From 2e507ecf46a6ae84527c2c0620a52b013492e4b0 Mon Sep 17 00:00:00 2001
From: Godwin Ani <aniigodwinn@gmail.com>
Date: Mon, 12 Aug 2024 15:00:14 -0400
Subject: [PATCH] Updated PhyloToL Part 1: GF assignment (markdown)

---
 PhyloToL-Part-1:-GF-assignment.md | 23 +++++++++++++++++------
 1 file changed, 17 insertions(+), 6 deletions(-)

diff --git a/PhyloToL-Part-1:-GF-assignment.md b/PhyloToL-Part-1:-GF-assignment.md
index 9e9b15f..528f550 100644
--- a/PhyloToL-Part-1:-GF-assignment.md
+++ b/PhyloToL-Part-1:-GF-assignment.md
@@ -96,12 +96,23 @@ Role of each script
 To process transcriptomes, run:
 
 `python Scripts/wrapper.py -1 1 -2 7 --assembled_transcripts AssembledTranscripts --output . --genetic_code Universal -d Databases > log.txt`
-* -1 = start script
-* -2 = end script
-* --assembled_transcripts = Folder with Assembled transcripts in fasta format 
-* --output = path to output folder
-* --genetic_code = specified genetic code, name of .txt file with Genetic codes
-* -d = path to Databases folder 
+
+| Parameter  | Description| 
+| ----------- | ----------------- |
+| -1, --first_script  | First script to run | 
+| -2, --last_script  | Last script to run | 
+| -a, --assembled_transcripts  | Path to a folder of assembled transcripts, assembled by rnaSPAdes.

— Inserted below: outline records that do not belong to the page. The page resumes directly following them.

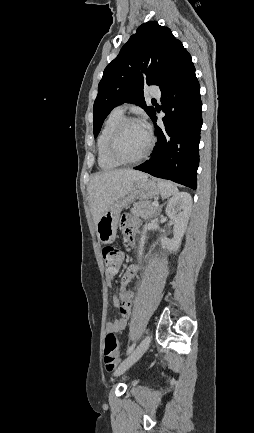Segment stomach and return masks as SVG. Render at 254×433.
<instances>
[{
	"mask_svg": "<svg viewBox=\"0 0 254 433\" xmlns=\"http://www.w3.org/2000/svg\"><path fill=\"white\" fill-rule=\"evenodd\" d=\"M160 192L155 181L143 177L135 181L131 191L116 200L96 224L97 237L103 244H111L116 238L120 212L135 199L148 200Z\"/></svg>",
	"mask_w": 254,
	"mask_h": 433,
	"instance_id": "obj_1",
	"label": "stomach"
}]
</instances>
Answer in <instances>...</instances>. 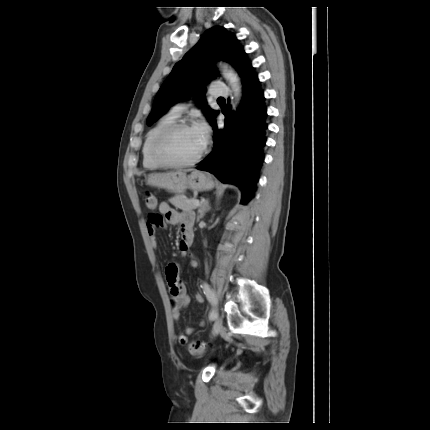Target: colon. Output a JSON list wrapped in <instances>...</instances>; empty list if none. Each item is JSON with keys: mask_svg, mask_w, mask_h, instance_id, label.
<instances>
[{"mask_svg": "<svg viewBox=\"0 0 430 430\" xmlns=\"http://www.w3.org/2000/svg\"><path fill=\"white\" fill-rule=\"evenodd\" d=\"M145 201H146V205L148 208L154 209L156 207V199L150 192L145 193ZM155 216H157V215H155ZM157 220H159L158 216H157ZM204 347L205 346H204L203 342L192 341L188 345V351L191 355H200L203 352Z\"/></svg>", "mask_w": 430, "mask_h": 430, "instance_id": "1", "label": "colon"}]
</instances>
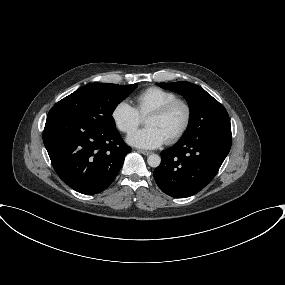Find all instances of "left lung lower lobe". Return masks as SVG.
Wrapping results in <instances>:
<instances>
[{"mask_svg": "<svg viewBox=\"0 0 285 285\" xmlns=\"http://www.w3.org/2000/svg\"><path fill=\"white\" fill-rule=\"evenodd\" d=\"M231 143V133L226 132L181 138L175 146L161 153V164L154 171L157 185L175 198L196 194L215 177Z\"/></svg>", "mask_w": 285, "mask_h": 285, "instance_id": "obj_1", "label": "left lung lower lobe"}]
</instances>
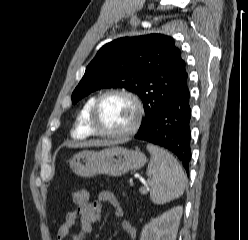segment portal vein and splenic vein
I'll return each mask as SVG.
<instances>
[{
  "label": "portal vein and splenic vein",
  "instance_id": "18ae733b",
  "mask_svg": "<svg viewBox=\"0 0 248 240\" xmlns=\"http://www.w3.org/2000/svg\"><path fill=\"white\" fill-rule=\"evenodd\" d=\"M149 189L147 187L140 188V192L145 194Z\"/></svg>",
  "mask_w": 248,
  "mask_h": 240
}]
</instances>
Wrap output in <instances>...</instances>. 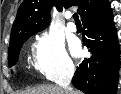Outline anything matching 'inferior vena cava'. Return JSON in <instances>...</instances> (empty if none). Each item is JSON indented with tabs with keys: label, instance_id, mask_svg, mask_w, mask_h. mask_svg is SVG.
<instances>
[{
	"label": "inferior vena cava",
	"instance_id": "1",
	"mask_svg": "<svg viewBox=\"0 0 121 94\" xmlns=\"http://www.w3.org/2000/svg\"><path fill=\"white\" fill-rule=\"evenodd\" d=\"M75 67L73 63H68L64 70V78L60 84L65 94H73V89L70 87L71 79L74 75Z\"/></svg>",
	"mask_w": 121,
	"mask_h": 94
}]
</instances>
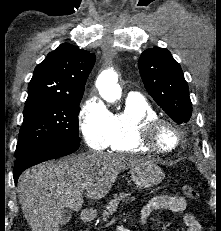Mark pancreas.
Wrapping results in <instances>:
<instances>
[{"instance_id":"pancreas-1","label":"pancreas","mask_w":221,"mask_h":231,"mask_svg":"<svg viewBox=\"0 0 221 231\" xmlns=\"http://www.w3.org/2000/svg\"><path fill=\"white\" fill-rule=\"evenodd\" d=\"M130 193H119L115 194L113 199H111L108 205L105 207V210L102 213V220L105 222L107 219L118 209L119 203L128 202L130 199L134 200V197H130Z\"/></svg>"}]
</instances>
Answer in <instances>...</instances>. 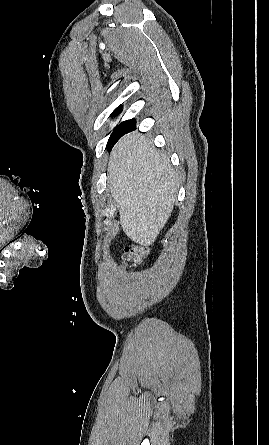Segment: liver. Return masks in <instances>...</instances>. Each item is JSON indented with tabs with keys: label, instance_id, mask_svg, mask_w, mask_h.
<instances>
[{
	"label": "liver",
	"instance_id": "1",
	"mask_svg": "<svg viewBox=\"0 0 269 445\" xmlns=\"http://www.w3.org/2000/svg\"><path fill=\"white\" fill-rule=\"evenodd\" d=\"M108 181L124 233L143 246L153 244L176 202L178 173L169 159L150 139L127 134L111 152Z\"/></svg>",
	"mask_w": 269,
	"mask_h": 445
}]
</instances>
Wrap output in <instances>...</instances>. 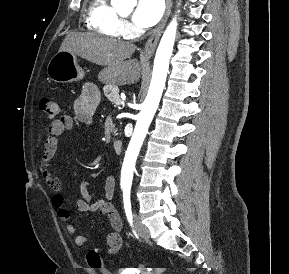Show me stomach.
<instances>
[{"label":"stomach","instance_id":"0dacf381","mask_svg":"<svg viewBox=\"0 0 289 274\" xmlns=\"http://www.w3.org/2000/svg\"><path fill=\"white\" fill-rule=\"evenodd\" d=\"M48 77L59 83H72L84 77V71L79 66L77 55L69 51H59L48 63Z\"/></svg>","mask_w":289,"mask_h":274}]
</instances>
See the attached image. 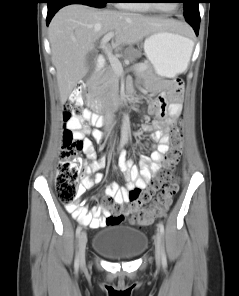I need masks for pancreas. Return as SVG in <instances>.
Segmentation results:
<instances>
[{"mask_svg": "<svg viewBox=\"0 0 239 296\" xmlns=\"http://www.w3.org/2000/svg\"><path fill=\"white\" fill-rule=\"evenodd\" d=\"M125 54L129 59H134L140 53L136 50L130 49L127 50ZM142 65H144L146 69L139 74L143 77L150 78L153 74L152 67L147 62L143 63ZM96 92L101 96L104 94H118L119 75L115 73L112 67H108L101 73L100 77L98 78V86L96 87Z\"/></svg>", "mask_w": 239, "mask_h": 296, "instance_id": "1", "label": "pancreas"}]
</instances>
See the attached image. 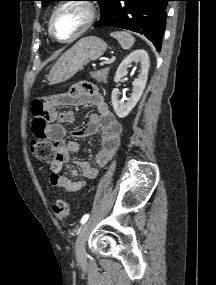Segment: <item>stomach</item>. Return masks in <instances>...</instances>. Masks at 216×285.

Each assembled transcript file name should start with a unique 10 digit code, and end in "_assembledTranscripts.fasta", E.g. Op_me_hsap_assembledTranscripts.fasta | 
+| -d, --databases  | Path to databases folder | 
+| -o, --output  | An "Output" folder will be created at this directory to contain all output files. By default this folder will be created at the parent directory of the Scripts folder | 
+| -x, --xplate_contam  | Run cross-plate contamination removal (includes all files) | 
+| -g, --genetic_code  | If all of your taxa use the same genetic code, you may enter it here (to be used in script 5). Alternatively, if you need to use a variety of genetic codes but know which codes to use, you may fill give here the path to a .txt or .tsv with two tab-separated columns, the first with the ten-digit codes and the second column with the corresponding genetics codes | 
+| -n, --conspecific_names  | A .txt or .tsv file with two tab-separated columns; the first should have 10 digit codes, the second species or other identifying names. This is used to determine which sequences to remove (only between "species") in cross-plate contamination assessment. | 
+| -min, --minlen  | Minimum transcript length | 
+| -max, --maxlen  | Maximum transcript length | 
+| -c, --seq_count  | minimum number of sequences after assigning OGs | 
+
+ 
+
 * \>log.txt = if added to the end of the command, it will output a log file with progress, warning, or error messages
 * *For running with cross plate contamination removal, add `-x -n Conspecific.txt` to the line of code.